• [TRECHO DO TEXTO]
----------------------------------------

Terminou hoje o Seminário Nacional de Digitalização e Difusão de Acervos Patrimoniais, promovido pelo Museu Imperial. Brevemente as palestras estarão disponíveis no site, na seção dedicada ao Projeto DAMI – Digitalização do Acervo do Museu Imperial.

A penúltima palestra foi do Professor Doutor Pedro Puntoni, Diretor da Biblioteca Brasiliana Guita e José Mindlin – Brasiliana USP. Discorreu sobre o processo de constituição desta biblioteca digital e ressaltou a necessidade de envolvimento da sociedade, lembrando que a digitalização “não só evita o estresse causado pelo manuseio do original como permite a ampliação do acesso que vai garantir que o acervo seja preservado”. Isto porque, se a sociedade em geral não tem acesso, desconhece o acervo e não luta pela sua preservação. “Se eu guardar um tesouro e ninguém puder vê-lo, a próxima geração não saberá que ele existe”, disse Pedro Puntoni.

Precisamos refletir sobre a mudança de paradigma relativo à preservação dos acervos que estão sob a guarda dos nossos museus, arquivos e bibliotecas. Envolvendo a sociedade, os gestores serão chamados a responder aos seus anseios, no sentido de preservar estes bens culturais. Mas a sociedade só pode lutar por aquilo que conhece. A digitalização é a melhor maneira de ampliar o conhecimento geral sobre a memória cultural que se encontra sob a guarda das instituições encarregadas de sua preservação.

Proposta de Integração dos Arquivos Regionais

O segundo dia do Encontro de Pesquisadores do Caminho Novo começou com a palestra de José Guilherme Ribeiro, que abordou os padrões existentes para a implantação de uma rede de arquivos e os modelos de funcionamento do Arquivo Online da Califórnia (EUA) e do Portal Português de Arquivos. Informou que o projeto já foi iniciado com duas instituições de Juiz de Fora.

----------------------------------------

• [TAREFA 1] Reescreva o texto sobre digitalização de acervos desde o trecho que tem "O segundo dia" até depois de "Juiz de Fora.", trocando "começou" por "teve início".

----------------------------------------

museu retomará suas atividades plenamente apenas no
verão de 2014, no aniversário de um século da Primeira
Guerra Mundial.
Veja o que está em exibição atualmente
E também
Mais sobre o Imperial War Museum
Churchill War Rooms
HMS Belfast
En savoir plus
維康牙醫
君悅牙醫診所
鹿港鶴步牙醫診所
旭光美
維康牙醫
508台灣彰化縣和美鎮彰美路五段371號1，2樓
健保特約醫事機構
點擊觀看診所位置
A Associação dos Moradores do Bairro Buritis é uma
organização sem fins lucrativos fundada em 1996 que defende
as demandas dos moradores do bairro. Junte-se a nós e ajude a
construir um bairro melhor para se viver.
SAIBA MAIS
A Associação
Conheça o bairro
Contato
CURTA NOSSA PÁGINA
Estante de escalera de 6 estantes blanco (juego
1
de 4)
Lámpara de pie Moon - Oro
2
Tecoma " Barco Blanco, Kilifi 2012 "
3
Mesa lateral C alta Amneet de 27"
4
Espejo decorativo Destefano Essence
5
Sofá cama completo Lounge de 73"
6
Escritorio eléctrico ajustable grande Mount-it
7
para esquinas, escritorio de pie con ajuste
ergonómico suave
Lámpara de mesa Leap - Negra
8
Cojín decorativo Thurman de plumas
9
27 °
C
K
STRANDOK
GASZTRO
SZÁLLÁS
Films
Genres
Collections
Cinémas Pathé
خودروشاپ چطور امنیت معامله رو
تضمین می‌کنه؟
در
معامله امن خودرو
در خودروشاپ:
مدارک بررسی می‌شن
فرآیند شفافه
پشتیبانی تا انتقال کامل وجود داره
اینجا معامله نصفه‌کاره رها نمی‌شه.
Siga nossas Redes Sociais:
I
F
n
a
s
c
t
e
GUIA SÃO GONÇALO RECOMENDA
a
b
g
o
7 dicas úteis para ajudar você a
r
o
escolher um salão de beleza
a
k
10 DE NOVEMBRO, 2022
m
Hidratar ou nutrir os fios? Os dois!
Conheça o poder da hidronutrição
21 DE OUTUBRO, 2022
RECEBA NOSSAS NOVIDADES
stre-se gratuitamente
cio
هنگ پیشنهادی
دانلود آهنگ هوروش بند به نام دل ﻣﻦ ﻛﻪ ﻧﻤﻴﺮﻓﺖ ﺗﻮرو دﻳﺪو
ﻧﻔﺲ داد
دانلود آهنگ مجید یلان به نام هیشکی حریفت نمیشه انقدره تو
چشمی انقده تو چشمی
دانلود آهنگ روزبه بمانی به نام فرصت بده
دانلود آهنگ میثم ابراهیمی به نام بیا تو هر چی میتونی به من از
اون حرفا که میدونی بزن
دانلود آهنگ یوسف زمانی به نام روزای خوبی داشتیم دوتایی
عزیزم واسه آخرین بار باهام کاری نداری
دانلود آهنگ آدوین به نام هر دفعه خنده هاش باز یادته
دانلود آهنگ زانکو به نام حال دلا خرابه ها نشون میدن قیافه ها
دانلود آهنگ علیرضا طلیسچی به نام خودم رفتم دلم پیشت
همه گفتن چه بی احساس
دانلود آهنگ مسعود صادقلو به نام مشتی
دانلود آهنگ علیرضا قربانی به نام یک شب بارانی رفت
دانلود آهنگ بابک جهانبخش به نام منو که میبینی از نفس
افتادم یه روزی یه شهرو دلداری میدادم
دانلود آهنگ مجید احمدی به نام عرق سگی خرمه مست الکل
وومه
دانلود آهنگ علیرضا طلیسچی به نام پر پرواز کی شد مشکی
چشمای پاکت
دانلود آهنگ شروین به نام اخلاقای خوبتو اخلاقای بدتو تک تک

----------------------------------------

• [TAREFA 2] Copie sem mudar nada as linhas dos registros, do começo dos registros até a linha que tem "CURTA NOSSA PÁGINA", incluindo essa linha.

• [RESPOSTA 1]
O segundo dia do Encontro de Pesquisadores do Caminho Novo teve início com a palestra de José Guilherme Ribeiro, que abordou os padrões existentes para a implantação de uma rede de arquivos e os modelos de funcionamento do Arquivo Online da Califórnia (EUA) e do Portal Português de Arquivos. Informou que o projeto já foi iniciado com duas instituições de Juiz de Fora.

• [RESPOSTA 2]
museu retomará suas atividades plenamente apenas no
verão de 2014, no aniversário de um século da Primeira
Guerra Mundial.
Veja o que está em exibição atualmente
E também
Mais sobre o Imperial War Museum
Churchill War Rooms
HMS Belfast
En savoir plus
維康牙醫
君悅牙醫診所
鹿港鶴步牙醫診所
旭光美
維康牙醫
508台灣彰化縣和美鎮彰美路五段371號1，2樓
健保特約醫事機構
點擊觀看診所位置
A Associação dos Moradores do Bairro Buritis é uma
organização sem fins lucrativos fundada em 1996 que defende
as demandas dos moradores do bairro. Junte-se a nós e ajude a
construir um bairro melhor para se viver.
SAIBA MAIS
A Associação
Conheça o bairro
Contato
CURTA NOSSA PÁGINA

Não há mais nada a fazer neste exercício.